Context of a Challenging Year

The Nashik-based winemaker has faced headwinds in recent quarters, with overall fiscal 2026 revenue declining year-over-year. Own brands sales softened amid uneven demand recovery in key markets, while elevated input costs pressured margins. Still, wine tourism emerged as a bright spot, providing a buffer through consistent growth.[2]

Over the past 12 months, Sula Vineyards shares have declined sharply, reflecting broader concerns about profitability and market dynamics in India’s wine sector. The stock hit multi-year lows earlier this year before stabilizing somewhat. This backdrop set the stage for scrutiny of the latest earnings, where stakeholders sought signs of turnaround.[3]

Key Q4 Financial Metrics

Sula Vineyards reported revenue from operations of ₹142.6 crore for the fourth quarter, marking a 7.1 percent increase from the prior year. This uptick reversed recent softness and signaled improving traction in core areas. EBITDA stood at ₹27.8 crore, down slightly by 2.5 percent, with margins contracting to 19.5 percent from 21.4 percent.[1][2]

Net profit dropped 34.1 percent to ₹8.6 crore, hit by higher blended grape costs due to a greater proportion of wine grapes over table varieties. The base period had benefited from a one-time ₹3 crore gain on inventory pricing in Karnataka. These factors underscored the margin challenges even as topline expanded.[1]

Performance Across Business Segments

Own brands generated ₹115.3 crore in sales, up 5.2 percent year-over-year and comprising the bulk of revenue. The elite and premium portfolio drove this growth, rising 11 percent and accounting for 79 percent of own brands sales – a four-percentage-point increase. Brands like The Source and RASA posted double-digit gains, with regional strength in Telangana, Uttar Pradesh, and Kerala offsetting slower progress in Maharashtra and Karnataka.[2]

Wine tourism delivered a record ₹23.9 crore, surging 17 percent thanks to an 11 percent rise in footfalls and 22 percent growth in room revenue following the launch of The Haven by Sula. This segment has proven resilient, crossing key milestones and highlighting its role as a scalable revenue driver. For the full year, wine tourism revenue reached ₹72.8 crore, up 20.7 percent.[1][2]

Other operations contributed ₹3.2 crore, an 8.8 percent improvement. These breakdowns illustrate how tourism gains partially offset pressures in branded wine sales, though full-year own brands revenue fell 6.4 percent to ₹511.1 crore.

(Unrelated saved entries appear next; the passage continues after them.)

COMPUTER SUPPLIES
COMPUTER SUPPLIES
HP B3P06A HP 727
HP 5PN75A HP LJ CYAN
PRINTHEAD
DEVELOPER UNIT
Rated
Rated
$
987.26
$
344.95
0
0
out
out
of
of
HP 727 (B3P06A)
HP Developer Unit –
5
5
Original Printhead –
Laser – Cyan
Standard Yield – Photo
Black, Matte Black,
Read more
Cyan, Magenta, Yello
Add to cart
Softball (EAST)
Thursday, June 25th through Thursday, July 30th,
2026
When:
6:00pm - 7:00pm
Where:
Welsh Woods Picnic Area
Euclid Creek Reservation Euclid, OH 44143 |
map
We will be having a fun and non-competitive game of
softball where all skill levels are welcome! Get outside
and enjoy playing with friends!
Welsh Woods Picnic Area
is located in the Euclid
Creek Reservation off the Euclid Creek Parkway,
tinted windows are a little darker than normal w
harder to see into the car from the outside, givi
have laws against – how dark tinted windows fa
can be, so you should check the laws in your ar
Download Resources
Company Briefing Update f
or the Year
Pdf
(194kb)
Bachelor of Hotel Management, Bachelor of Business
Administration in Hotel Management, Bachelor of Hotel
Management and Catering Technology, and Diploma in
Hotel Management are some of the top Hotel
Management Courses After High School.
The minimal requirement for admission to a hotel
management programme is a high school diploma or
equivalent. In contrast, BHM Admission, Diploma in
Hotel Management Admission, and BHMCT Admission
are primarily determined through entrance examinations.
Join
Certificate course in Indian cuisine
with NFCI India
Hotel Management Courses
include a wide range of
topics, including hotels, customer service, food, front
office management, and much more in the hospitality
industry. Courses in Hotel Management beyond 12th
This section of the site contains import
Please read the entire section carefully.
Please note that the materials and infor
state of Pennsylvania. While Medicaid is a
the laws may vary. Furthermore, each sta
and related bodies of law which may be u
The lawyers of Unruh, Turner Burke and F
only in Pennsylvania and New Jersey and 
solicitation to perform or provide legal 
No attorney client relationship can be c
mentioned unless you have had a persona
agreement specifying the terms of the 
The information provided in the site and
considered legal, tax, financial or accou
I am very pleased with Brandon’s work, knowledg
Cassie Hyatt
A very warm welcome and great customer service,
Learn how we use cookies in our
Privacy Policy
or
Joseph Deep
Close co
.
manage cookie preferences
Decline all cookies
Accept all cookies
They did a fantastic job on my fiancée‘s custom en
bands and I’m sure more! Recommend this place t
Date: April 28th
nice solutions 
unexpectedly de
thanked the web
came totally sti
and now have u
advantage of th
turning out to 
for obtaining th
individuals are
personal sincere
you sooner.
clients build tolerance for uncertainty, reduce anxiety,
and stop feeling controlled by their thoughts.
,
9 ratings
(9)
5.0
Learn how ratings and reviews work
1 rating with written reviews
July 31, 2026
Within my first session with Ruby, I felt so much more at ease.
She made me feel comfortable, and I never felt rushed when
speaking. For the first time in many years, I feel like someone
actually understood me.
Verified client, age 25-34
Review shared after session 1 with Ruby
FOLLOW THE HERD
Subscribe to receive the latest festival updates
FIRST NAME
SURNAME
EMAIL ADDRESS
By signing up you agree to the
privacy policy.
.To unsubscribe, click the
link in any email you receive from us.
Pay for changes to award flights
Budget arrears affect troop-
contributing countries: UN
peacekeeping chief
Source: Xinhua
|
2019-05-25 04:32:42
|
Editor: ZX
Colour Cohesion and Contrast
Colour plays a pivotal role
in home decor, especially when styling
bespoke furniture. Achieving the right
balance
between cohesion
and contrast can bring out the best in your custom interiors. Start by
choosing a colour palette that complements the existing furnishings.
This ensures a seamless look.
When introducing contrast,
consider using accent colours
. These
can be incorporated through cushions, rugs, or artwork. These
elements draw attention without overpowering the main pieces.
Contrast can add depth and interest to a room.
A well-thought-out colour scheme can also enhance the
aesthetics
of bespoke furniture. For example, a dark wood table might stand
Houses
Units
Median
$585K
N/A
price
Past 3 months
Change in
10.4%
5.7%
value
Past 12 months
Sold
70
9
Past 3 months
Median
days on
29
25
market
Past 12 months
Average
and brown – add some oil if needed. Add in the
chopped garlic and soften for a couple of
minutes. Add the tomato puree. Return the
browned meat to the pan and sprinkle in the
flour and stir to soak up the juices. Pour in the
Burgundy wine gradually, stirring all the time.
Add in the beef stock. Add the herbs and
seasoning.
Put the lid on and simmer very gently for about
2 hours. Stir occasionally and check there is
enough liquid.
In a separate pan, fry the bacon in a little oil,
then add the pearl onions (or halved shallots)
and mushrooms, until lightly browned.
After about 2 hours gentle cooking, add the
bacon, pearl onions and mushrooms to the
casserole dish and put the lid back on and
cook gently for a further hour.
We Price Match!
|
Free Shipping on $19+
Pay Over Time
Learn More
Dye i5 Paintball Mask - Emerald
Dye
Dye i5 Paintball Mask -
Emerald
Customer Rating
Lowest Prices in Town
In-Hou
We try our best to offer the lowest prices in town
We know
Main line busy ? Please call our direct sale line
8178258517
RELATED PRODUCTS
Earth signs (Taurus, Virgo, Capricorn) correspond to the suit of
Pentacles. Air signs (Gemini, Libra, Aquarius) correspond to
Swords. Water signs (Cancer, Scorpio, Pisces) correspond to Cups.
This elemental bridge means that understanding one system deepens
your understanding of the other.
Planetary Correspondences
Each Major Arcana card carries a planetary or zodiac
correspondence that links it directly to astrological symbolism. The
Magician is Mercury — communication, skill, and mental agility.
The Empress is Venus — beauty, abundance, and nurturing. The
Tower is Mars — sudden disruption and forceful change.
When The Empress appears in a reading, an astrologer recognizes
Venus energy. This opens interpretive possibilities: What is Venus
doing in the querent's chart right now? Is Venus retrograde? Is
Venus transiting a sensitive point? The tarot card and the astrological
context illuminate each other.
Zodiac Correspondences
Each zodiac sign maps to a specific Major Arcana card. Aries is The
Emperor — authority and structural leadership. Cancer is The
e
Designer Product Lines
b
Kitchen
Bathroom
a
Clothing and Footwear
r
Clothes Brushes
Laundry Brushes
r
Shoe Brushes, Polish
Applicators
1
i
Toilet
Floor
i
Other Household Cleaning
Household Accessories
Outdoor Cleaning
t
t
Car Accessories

Full-Year Results and Dividend Decision

Fiscal 2026 proved tougher overall, with revenue at ₹596.2 crore, down 3.7 percent from the previous year. EBITDA contracted 30.6 percent to ₹103.5 crore, as margins slipped to 17.4 percent amid cost inflation and prior-year benefits. Adjusted figures showed similar trends, emphasizing underlying operational strains.[2]

The board recommended a final dividend of ₹2 per share, equivalent to 100 percent of face value – a reduction from ₹3.6 per share in fiscal 2025. This move reflects prudent capital allocation amid profitability challenges but may disappoint income-focused shareholders. Trading volume picked up post-results, with shares closing around ₹173 on Tuesday before a mild pullback Wednesday.[1]

Market cap hovers near recent lows, with the stock down over 37 percent in the past year against broader indices. Investors weigh the dividend cut and profit miss against revenue recovery signals.

Strategic Moves and Forward Outlook

CEO Rajeev Samant highlighted the quarter’s progress: “I am pleased to say that after a few tough quarters, we saw a much better performance in Q4 FY26, marking a return to growth with revenue up 7% YoY. This recovery was driven by a combination of improved traction in Own Brands and another record quarter in Wine Tourism.”[1] He noted cost management efforts stabilizing EBITDA on an adjusted basis and improving demand trends.

Sula Vineyards signed an agreement to acquire Chandon’s 19-acre estate in Nashik, bolstering wine tourism capacity. Plans for premium spirits entry via acquisition signal diversification. These steps aim to fortify growth engines as the company positions for fiscal 2027 recovery.

For shareholders and industry watchers, the results balance short-term pain with long-term potential. Margin restoration and tourism expansion will determine if the punishing stock run bottoms out, while stakeholders monitor execution amid volatile consumer spending.